While E. coli is often associated with infections, it's a well-established tool in bioproduction. The bacterium is widely used to produce recombinant proteins such as growth hormone and insulin in pharma industries. Michael Reiter and his Researchers at ETH Zurich are now exploring its use in converting methanol into valuable products and have successfully produced four key compounds using the E.coli method such as lactic acid, polyhydroxybutyrate, itaconic acid, and p-aminobenzoic acid. These compounds have significant market potential for polymer production and can be used to make a variety of items, including beverage cups, plastic cutlery, paints, and synthetic fibers.

 

Polyhydroxybutyrate (PHB) is a small chain of monomers used to create longer polymers more efficiently and p-aminobenzoic acid, features a carbon ring structure that makes it valuable for pharmaceuticals, dyes, and skincare products. The successful production of these four compounds marks the initial step toward commercializing the technology, though it's still in the proof-of-principle stage. Reiter explained that their goal is to demonstrate a versatile platform for creating a wide range of chemical products using engineered E. coli. Each cell acts as a "tiny machine" to convert methanol into climate-neutral products, and scaling up involves replicating these cells to handle larger volumes of methanol.

 

While many natural organisms can consume methanol, they are not well understood and used in industrial processes. So instead of understanding new microorganisms better, researchers chose to modify familiar E. coli to utilize methanol. Training E. coli for this purpose was challenging, requiring nearly a decade of rigorous lab work to move from initial concept to successful implementation. Professor Julia Vorholt expressed surprise at how effectively the engineered E. coli converted methanol into desired products, noting that the results exceeded expectations and providing confidence in future applications.
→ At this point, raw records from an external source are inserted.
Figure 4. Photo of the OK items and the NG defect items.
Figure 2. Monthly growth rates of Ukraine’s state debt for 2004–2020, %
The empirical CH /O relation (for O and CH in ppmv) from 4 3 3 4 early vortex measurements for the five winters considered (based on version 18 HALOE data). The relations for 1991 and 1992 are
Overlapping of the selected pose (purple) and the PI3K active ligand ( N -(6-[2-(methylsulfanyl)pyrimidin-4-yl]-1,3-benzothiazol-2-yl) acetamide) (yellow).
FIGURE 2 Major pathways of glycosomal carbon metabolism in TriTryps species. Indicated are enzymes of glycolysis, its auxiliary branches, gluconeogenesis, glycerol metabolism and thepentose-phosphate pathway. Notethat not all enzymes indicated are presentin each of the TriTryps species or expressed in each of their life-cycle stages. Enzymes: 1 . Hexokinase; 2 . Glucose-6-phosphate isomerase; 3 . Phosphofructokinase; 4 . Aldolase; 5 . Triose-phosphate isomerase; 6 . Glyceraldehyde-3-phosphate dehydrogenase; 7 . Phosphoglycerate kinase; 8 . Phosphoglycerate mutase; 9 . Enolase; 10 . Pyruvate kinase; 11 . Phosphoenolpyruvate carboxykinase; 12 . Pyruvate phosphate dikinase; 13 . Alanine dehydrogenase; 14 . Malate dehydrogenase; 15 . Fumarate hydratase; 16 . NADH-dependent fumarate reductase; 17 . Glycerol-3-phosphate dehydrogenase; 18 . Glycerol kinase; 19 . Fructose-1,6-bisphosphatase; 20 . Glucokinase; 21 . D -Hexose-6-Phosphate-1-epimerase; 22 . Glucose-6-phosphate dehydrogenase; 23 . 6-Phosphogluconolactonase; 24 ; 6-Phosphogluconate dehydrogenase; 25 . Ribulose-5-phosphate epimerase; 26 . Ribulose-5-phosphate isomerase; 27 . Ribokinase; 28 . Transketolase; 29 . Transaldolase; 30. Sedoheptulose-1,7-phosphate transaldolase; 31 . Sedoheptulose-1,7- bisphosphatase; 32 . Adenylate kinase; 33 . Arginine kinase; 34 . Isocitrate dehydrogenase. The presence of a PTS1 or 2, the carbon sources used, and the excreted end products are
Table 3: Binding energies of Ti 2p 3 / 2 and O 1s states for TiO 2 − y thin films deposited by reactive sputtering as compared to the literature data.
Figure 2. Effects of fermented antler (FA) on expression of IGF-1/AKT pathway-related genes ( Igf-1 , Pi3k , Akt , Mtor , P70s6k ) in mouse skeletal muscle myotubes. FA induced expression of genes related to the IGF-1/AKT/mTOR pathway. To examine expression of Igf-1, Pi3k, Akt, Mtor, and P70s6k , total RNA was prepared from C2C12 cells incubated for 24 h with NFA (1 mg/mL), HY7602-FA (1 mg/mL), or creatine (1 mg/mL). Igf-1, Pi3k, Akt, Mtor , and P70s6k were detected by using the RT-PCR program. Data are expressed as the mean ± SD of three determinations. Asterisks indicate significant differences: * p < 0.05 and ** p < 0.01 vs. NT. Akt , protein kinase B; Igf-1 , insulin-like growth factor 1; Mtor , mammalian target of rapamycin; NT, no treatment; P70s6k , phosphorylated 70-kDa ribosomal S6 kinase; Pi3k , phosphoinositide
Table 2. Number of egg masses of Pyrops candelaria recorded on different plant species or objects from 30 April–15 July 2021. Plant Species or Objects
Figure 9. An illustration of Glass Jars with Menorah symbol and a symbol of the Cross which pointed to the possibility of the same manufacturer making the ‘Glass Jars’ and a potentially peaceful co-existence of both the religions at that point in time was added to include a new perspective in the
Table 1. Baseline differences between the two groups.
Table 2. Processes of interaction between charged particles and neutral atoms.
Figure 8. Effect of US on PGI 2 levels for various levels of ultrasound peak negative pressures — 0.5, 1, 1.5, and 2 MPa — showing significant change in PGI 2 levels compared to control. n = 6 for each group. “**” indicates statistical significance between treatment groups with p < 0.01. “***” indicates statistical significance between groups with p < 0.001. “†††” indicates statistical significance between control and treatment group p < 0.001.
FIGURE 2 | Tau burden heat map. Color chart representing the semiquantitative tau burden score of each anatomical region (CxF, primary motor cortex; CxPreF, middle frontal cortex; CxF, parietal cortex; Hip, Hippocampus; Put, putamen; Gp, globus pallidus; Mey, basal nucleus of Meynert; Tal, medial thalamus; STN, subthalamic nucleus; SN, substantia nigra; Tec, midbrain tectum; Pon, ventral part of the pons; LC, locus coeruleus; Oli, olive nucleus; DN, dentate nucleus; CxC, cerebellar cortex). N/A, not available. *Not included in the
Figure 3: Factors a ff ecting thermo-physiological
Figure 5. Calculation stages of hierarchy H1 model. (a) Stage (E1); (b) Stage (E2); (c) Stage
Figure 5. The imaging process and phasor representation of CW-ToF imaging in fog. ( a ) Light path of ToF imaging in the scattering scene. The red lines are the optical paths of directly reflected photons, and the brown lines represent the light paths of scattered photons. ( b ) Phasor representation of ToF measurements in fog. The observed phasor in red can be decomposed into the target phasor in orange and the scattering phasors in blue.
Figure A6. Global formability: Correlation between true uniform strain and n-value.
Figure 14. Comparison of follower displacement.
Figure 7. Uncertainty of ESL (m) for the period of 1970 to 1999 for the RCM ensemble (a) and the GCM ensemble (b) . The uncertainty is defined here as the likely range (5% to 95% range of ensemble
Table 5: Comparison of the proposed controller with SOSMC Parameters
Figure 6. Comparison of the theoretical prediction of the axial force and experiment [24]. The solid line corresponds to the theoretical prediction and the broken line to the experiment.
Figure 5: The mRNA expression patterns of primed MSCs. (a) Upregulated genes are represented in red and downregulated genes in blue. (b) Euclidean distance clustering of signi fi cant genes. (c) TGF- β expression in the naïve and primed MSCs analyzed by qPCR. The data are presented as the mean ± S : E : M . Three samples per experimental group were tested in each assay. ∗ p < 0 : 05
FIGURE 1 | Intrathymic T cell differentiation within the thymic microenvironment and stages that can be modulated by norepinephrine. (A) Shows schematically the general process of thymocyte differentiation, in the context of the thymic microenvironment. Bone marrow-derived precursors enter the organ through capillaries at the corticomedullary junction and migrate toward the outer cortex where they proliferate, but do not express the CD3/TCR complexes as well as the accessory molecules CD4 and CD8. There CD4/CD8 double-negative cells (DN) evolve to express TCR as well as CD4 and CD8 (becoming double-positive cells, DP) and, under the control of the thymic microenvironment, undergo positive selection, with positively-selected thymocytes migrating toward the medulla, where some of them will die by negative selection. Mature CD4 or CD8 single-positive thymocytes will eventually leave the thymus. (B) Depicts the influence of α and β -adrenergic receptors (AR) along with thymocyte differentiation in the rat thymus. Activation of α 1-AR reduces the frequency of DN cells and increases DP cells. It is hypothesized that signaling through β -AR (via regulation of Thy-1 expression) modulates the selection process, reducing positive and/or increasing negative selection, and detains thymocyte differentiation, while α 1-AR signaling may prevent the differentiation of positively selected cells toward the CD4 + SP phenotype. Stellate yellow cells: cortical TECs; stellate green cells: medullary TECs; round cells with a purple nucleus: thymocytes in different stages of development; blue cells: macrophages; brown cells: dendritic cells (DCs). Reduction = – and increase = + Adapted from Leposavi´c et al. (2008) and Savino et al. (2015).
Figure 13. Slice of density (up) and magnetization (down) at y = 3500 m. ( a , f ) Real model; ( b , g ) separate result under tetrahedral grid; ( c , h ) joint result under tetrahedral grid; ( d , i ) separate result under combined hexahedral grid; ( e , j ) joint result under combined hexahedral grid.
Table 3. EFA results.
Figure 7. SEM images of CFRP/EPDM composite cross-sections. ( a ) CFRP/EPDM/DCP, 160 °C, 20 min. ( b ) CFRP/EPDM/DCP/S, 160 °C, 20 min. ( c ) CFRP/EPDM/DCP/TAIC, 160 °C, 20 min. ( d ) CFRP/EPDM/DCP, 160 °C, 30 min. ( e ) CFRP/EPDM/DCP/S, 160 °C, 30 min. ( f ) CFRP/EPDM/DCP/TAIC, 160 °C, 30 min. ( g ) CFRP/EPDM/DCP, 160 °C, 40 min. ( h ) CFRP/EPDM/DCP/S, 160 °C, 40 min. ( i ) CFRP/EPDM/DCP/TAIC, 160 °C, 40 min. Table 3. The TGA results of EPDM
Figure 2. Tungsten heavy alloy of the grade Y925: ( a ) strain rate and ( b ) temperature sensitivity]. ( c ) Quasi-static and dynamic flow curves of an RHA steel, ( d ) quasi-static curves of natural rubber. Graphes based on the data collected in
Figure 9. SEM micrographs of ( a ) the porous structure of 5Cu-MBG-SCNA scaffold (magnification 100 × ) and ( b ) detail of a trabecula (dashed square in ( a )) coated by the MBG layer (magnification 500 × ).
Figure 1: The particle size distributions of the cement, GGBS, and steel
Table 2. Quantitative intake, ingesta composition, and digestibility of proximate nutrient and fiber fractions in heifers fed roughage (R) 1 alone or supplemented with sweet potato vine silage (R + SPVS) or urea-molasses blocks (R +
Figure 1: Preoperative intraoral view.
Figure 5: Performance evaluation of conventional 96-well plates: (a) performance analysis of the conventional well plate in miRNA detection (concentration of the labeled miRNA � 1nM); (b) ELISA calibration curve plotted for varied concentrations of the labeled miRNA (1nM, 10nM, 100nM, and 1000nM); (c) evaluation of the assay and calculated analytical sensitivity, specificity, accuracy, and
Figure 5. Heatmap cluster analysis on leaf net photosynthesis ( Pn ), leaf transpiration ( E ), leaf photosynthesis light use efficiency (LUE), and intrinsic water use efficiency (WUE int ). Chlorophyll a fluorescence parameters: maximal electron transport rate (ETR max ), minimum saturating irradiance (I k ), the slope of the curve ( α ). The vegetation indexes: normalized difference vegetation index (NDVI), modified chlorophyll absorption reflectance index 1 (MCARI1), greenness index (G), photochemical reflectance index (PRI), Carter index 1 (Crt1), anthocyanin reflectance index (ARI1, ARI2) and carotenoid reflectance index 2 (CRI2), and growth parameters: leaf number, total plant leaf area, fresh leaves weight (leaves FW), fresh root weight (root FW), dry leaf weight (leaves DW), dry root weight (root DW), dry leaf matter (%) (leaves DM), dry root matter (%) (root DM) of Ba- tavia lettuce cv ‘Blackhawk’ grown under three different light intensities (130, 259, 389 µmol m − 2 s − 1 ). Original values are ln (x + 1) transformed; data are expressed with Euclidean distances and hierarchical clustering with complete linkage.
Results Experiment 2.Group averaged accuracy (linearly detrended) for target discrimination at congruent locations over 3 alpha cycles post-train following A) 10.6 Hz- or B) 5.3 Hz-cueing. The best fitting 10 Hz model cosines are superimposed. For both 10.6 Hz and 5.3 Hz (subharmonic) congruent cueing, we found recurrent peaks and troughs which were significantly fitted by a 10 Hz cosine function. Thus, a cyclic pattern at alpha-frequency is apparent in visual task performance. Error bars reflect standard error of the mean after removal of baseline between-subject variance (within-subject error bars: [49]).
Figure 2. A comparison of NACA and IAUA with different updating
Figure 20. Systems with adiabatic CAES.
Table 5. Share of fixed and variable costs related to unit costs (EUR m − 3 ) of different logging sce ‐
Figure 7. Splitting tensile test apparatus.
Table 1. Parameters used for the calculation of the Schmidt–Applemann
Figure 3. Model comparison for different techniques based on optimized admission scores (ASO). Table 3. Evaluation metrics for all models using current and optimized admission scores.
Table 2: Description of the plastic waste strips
Timothy Bradley, a PhD student at ETH Zurich, mentioned that their current efforts focus on understanding the metabolic changes in E. coli that enable it to use methanol, to enhance the overall efficiency of the process.
 

Achieving a significant scale will require a deeper understanding of the genetic changes that enable E. coli to utilize methanol effectively and optimize its metabolism for greater efficiency. The research team has received a Swiss government grant to develop applications and commercialize the technology. They plan to spin out a company within the year to produce initial products and scale up over the next 5 to 10 years while engaging with chemical industry players for potential partnerships. For manufacturers, shifting away from fossil fuels could have significant climate, geopolitical, and economic impacts due to the availability of new, diverse domestic feedstocks. Green methanol, which can be sourced from waste or sequestered carbon, is a promising candidate. The ETH Zurich team is optimistic that this emerging alternative could lead to the production of chemicals with reduced or even zero carbon footprints.


 

Editor's Note:


ETH Zurich researchers have pioneered a method to significantly lower the chemical industry’s carbon footprint by utilizing E.coli as a bio tool. This bacterium significantly changes methanol into sustainable products and the innovative approach, which has been in development for nearly a decade, represents a promising shift from crude oil to greener feedstocks. It offers potential not only for climate-neutral chemical production but also for a broader range of sustainable materials. This development could generate more environmentally friendly industrial practices and contribute to a reduction in global carbon emissions. 

Skoobuzz congratulates the ETH Zurich team for this outstanding initiative, which will reduce the carbon footprint to nearly zero.